Enam

12.9K 2.4K 89
                                    

Meskipun tidak terlalu sering menghadiri acara pernikahan, tentu saja aku familier dengan hajatan itu. Akad nikahnya diadakan di rumah calon mempelai wanita atau masjid, sementara perjamuan dihelat di hotel atau halaman rumah dengan memasang tenda besar. Berbagai dekorasi pelaminan dan ruang resepsi bisa dilihat di media sosial atau televisi. Banyak yang memamerkan hal ini. Berbagi dekorasi pelaminan dan ruangan yang dipakai untuk menjamu tamu sangat lazim dilakukan. Pernikahan adalah impian nyaris setiap perempuan, jadi sangat wajar jika mereka ingin menyebarkan kebahagiaannya pada khalayak.

Aku? Aku tidak pernah membayangkan pernikahan sebelumnya. Saat remaja, aku menghabiskan waktu luang selepas sekolah untuk membantu Nenek mengurus warung dan Asya. Aku tidak punya kesempatan menggosip sambil melirik cowok-cowok yang menjadi sumber histeria teman-teman cewekku, sehingga melewatkan kemungkinan mengalami rasa tertarik dan jantung berdebar seperti remaja pada umumnya saat jatuh cinta untuk pertama kali.

Setelah dewasa, realita menghantamku kuat, karena aku menyadari bahwa aku sepenuhnya bertanggung jawab pada Asya. Laki-laki yang menginginkanku harus bisa menerima Asya juga, karena kami sepaket.

Dulu, beberapa bulan setelah bekerja, salah seorang rekan kerja aktif mendekatiku. Aku yang saat itu naif, menganggap bahwa itu mungkin saat yang tepat untuk membuka hati dan akhirnya menjalin hubungan dengan seorang laki-laki untuk pertama kalinya. Awal dan akhir yang bahagia bagiku.

Apa yang kurasakan padanya bukanlah perasaan cinta yang menggebu. Kurasa aku hanya senang karena menemukan orang yang sangat perhatian. Untuk pertama kalinya ada orang yang menyempatkan diri mengirimkan pesan-pesan remeh sampai puluhan kali sehari. Kesannya memang agak berlebihan, tapi karena aku tidak punya pengalaman melakukan pendekatan atau pacaran sebelumnya, aku pikir berbalas pesan remeh penuh basa basi adalah hal wajar yang dilakukan orang-orang yang sedang kasmaran.

Kisah supersingkat itu mirip kuncup bunga yang tidak sempat mengembang. Semua berakhir ketika laki-laki itu datang ke rumah dan melihat Asya. Aku masih ingat apa yang dia ucapkan. Katanya, "Penyakit seperti adik kamu itu penyakit turunan, kan?"

Keesokan harinya, dia sudah mengajak orang lain untuk makan siang bersamanya. Dia seolah tidak mengenalku saat kami berada di dalam lift yang sama.

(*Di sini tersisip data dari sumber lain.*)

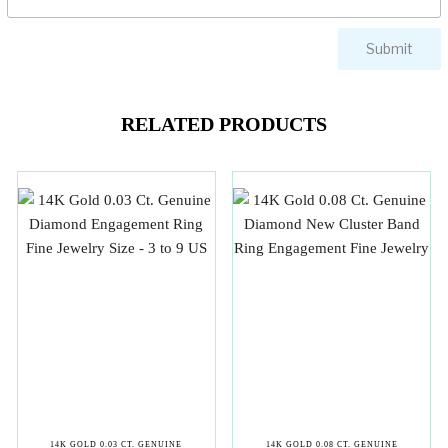
RELATED PRODUCTS
14K GOLD 0.03 CT. GENUINE
14K GOLD 0.08 CT. GENUINE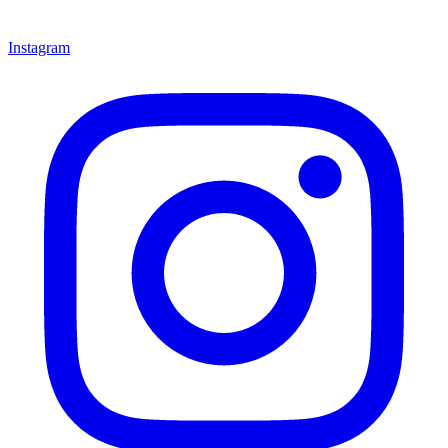
Instagram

Sejak saat itu aku sudah menerima takdir seandainya aku tidak akan pernah menikah. Kalau orang yang mendekatiku kelak sepicik laki-laki itu, mereka akan berpikir berkali-kali untuk mengajakku menikah karena takut jika anak-anak yang kulahirkan akan mengalami nasib yang sama seperti Asya.

"Udah siap, Bi?" suara Mbak Menur mengembalikan pikiranku yang mengembara jauh menjangkau masa lalu.

"Sudah, Mbak." Aku memperhatikan pantulan setengah badanku di cermin. Aku mengenakan baju terbaik yang kupunyai untuk acara hari ini. Baju yang kubeli sekitar dua tahun lalu, setelah beberapa bulan bekerja dan merasa perlu menyesuaikan diri dengan teman-teman kerjaku yang modis.

Hari ini aku akan bertemu Nawasena di KUA untuk menikah. Ini akan menjadi pertemuan kami yang pertama setelah percakapan absurd dua minggu lalu di apartemen Fajar.

Aku tidak punya waktu untuk berpikir matang karena pemilik kontrakan mengirim pesan yang mengingatkan batas waktu pembayaran atau aku dan Asya harus keluar dari rumah.

Keputusan itu aku ambil berdasarkan dua hal. Pertama: pertimbangan tumpukan dosa. Kalau aku akhirnya menjadi budak nafsu laki-laki, sebaiknya itu terjadi dalam ikatan pernikahan, sehingga aku tidak akan dikejar-kejar perasaan berdosa dan menyalahkan diri seumur hidup.

Kedua: aku benar-benar berseluncur di antara gelombang internet seperti yang diminta laki-laki yang menawarkan pernikahan itu untuk mengetahui siapa dirinya. Hasilnya lumayan mencengangkan.